3. Connecting to the participant nodes

  • before we can trigger the split learning process, we have to connect the participant nodes to the initiator
  • this is done by an API call to the initiator that updates the connections-related configuration of the node
  • we will create a json with the connection information of the 2 participant nodes and use that to update the initiator's config:
def add_connections(ip_port):
    connections = { "connections": []}
    for ip in ip_port:
        for port in ip_port[ip]:
            connection = {
                'http': {
                    'host': ip,
                    'port': port,
                    'useHttps': False
                }
            }
            connections["connections"].append(connection)
    
    return connections
  • using that function we can build the connections:
ip_port = {
    "host.docker.internal": {
        "18082",            # port for weave_node2
        "18083"             # port for weave_node3
    }
}
connections = add_connections(ip_port)
  • the connections variable contains the json objects representing the connection configuration to the 2 participant nodes, i.e. weave_node2 and weave_node3
  • we will use this to update the initiator node's config:
path = ["peers", "connections"]
reply = nodeApi.updateConfig(session, json.dumps(path), connections).get()
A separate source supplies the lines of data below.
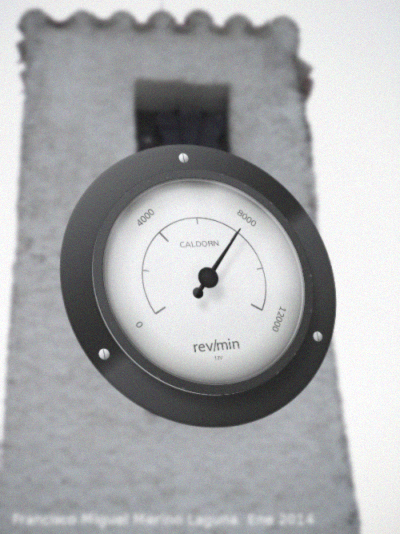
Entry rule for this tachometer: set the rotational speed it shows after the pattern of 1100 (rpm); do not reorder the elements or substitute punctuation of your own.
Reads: 8000 (rpm)
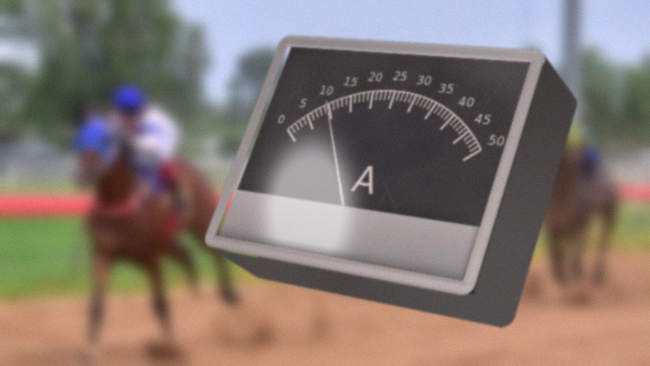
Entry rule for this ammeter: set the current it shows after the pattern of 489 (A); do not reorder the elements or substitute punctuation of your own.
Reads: 10 (A)
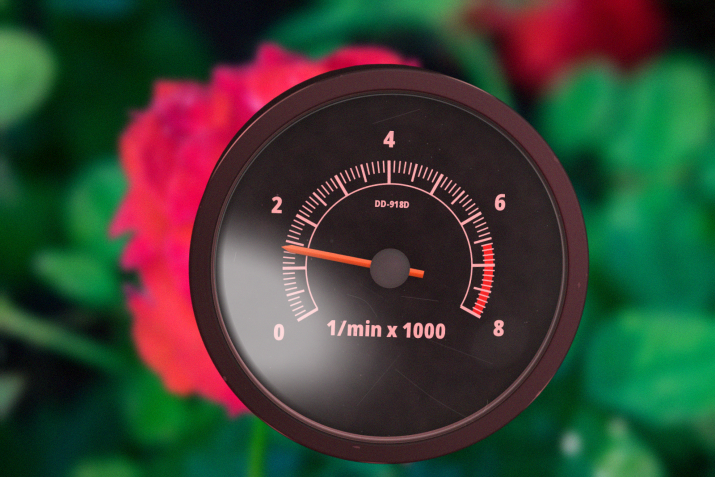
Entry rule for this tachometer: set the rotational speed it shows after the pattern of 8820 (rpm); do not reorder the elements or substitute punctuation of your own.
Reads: 1400 (rpm)
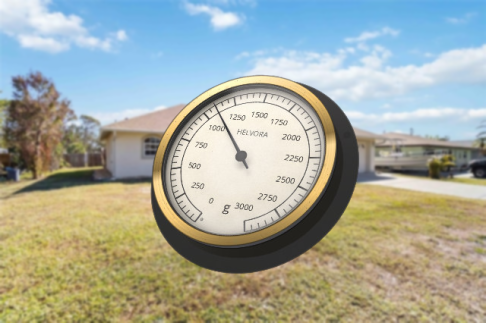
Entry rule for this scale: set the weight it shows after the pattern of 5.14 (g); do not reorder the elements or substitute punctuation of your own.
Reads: 1100 (g)
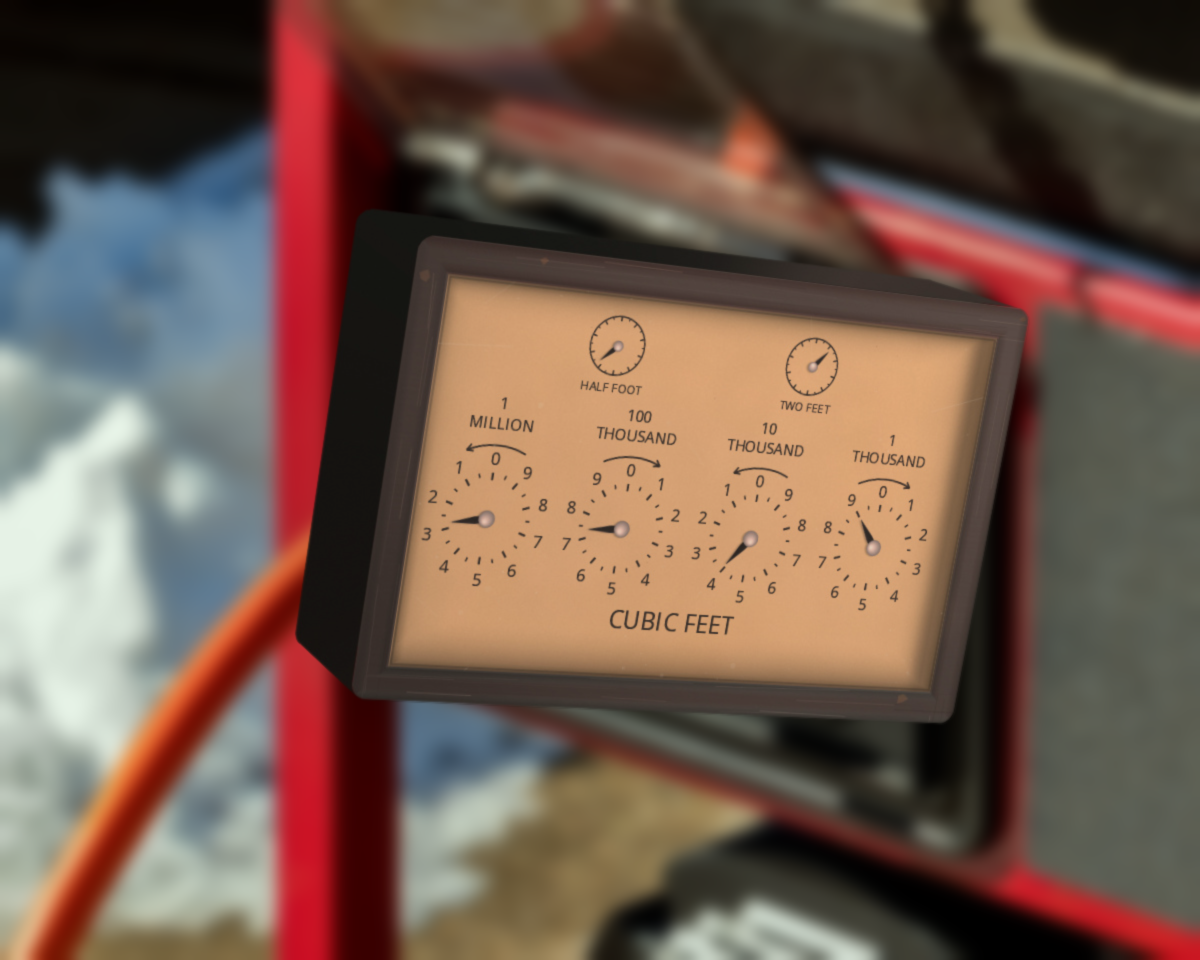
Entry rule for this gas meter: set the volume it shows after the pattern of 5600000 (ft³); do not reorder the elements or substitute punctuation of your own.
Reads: 273900 (ft³)
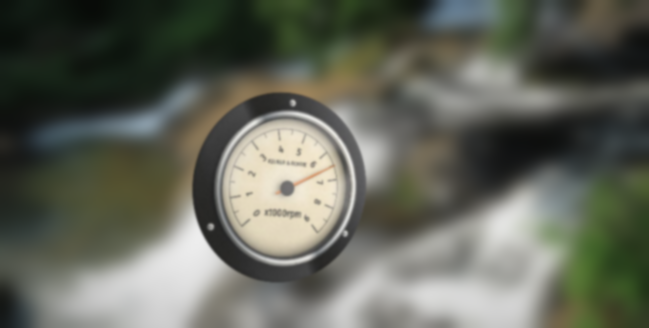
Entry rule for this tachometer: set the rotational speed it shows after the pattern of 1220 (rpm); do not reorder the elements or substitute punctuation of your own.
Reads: 6500 (rpm)
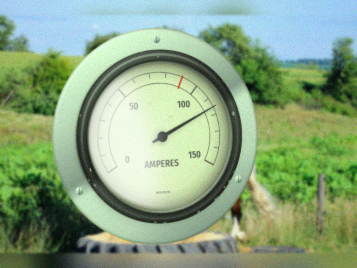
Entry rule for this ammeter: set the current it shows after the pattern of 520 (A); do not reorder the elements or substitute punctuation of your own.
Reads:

4. Triggering split learning with the initiator node

  • now that the two participants are connected to the initiator, we can use initiator to trigger split learning, using the parameters configured above with the following API call:
reply = nodeApi.splitLearn(session, initiator_image, participant_image, SLOptions(False, 120, 2, None, sources, params)).get()
print(reply)
{'res': 'ok', 'target': {'operationType': 'COMPUTE', 'organization': 'weavechain', 'account': 'clientAccount'}, 'data': {'<pubkey1>': {'res': 'ok', 'target': {'operationType': 'COMPUTE', 'organization': 'weavechain', 'account': 'clientAccount'}, 'data': {'output': '{"server_model": "UEsDBBQAA...}}}}}
  • we can also fetch data lineage for the participants:
reply['data']['<pubkey>']
{
'res': 'ok',
'target': {
    'operationType': 'COMPUTE',
    'organization': 'weavedemo',
    'account': 'weavejTGjcdbUSDtk4Rroiz8qVCSGHo3ejTSZV2wtqRobzNBD'
},
'data': {
    'inputHash': '62ZspnQej3ZUyVBTJXEJHyszrZxCBnAY5Si7P1LT54bM',
    'fees': '{"USDC":0}',
    'writesSignature': 'EmChpWVhPZ2ka8wh1aiwMLfXWQSJjPTxYPbo3zPtxShb8bF6JDrsXkRz5vB4yWNAcMQ37mQs5Wm1FXREh6MKzi4',
    'outputHash': 'BpKDBmiku7eSdFxmztQMSxtYRdAvSFcJw8KXDvK5agJf',
    'outputSignature': '4AoAtD6n19XuMxWnaupAeNVjesgtuVQN9QcctmVHfR724jh4TxNUHsoZ5M6je7a4CVYukDwb8YWjYQTT3KNfxBcX',
    'computeHash': '2h5BQPk2tXaDyeSifJ4aE8AoLFnFhNDK5vYsw6zZYGaf',
    'WEAVE_API_KEY': '97af328d9ae0410daebd32565ca18fdb65b4f2c8220e580d',
    'input': '[{"hash":"bryvIld5WQSYT02rOCVzEh1vmDfqxOCCH9YhkHWmVZg=","scope":"private_csv_files","table":"melanoma"}]',
    'writesHash': '6LfKoQQMqb8fYgA1PwBPKMhFaJ59Fn3DWw6qTRri4zjN',
    'paramsHash': 'HW8t63kVCzdR28fbsoHL6RGe3Tbew8icgGhRQ8WbPJg4',
    'writes': '[]',
    'outputSignatureTs': '3BJbd397vNxYDDKGjQMWH2i6gLM1DR2vA4webNrB4P2CSpNHyeYeBiuSEKgE573rCqx6LzwqKEAiXMyFWEo7w9et',
    'taskId': '8de2735c3b71455f9dbe3150d3a52540',
    'consoleSignature': '4ECkbzB3zFK6tjv5GvyHcQuiwr8JkMXkFtjdjwg3SKvYQJvuPx2zj3RB179231T41vwroDQUKTwV8NUeZsxjHpiX',
    'ts': '1692870682362'
}
}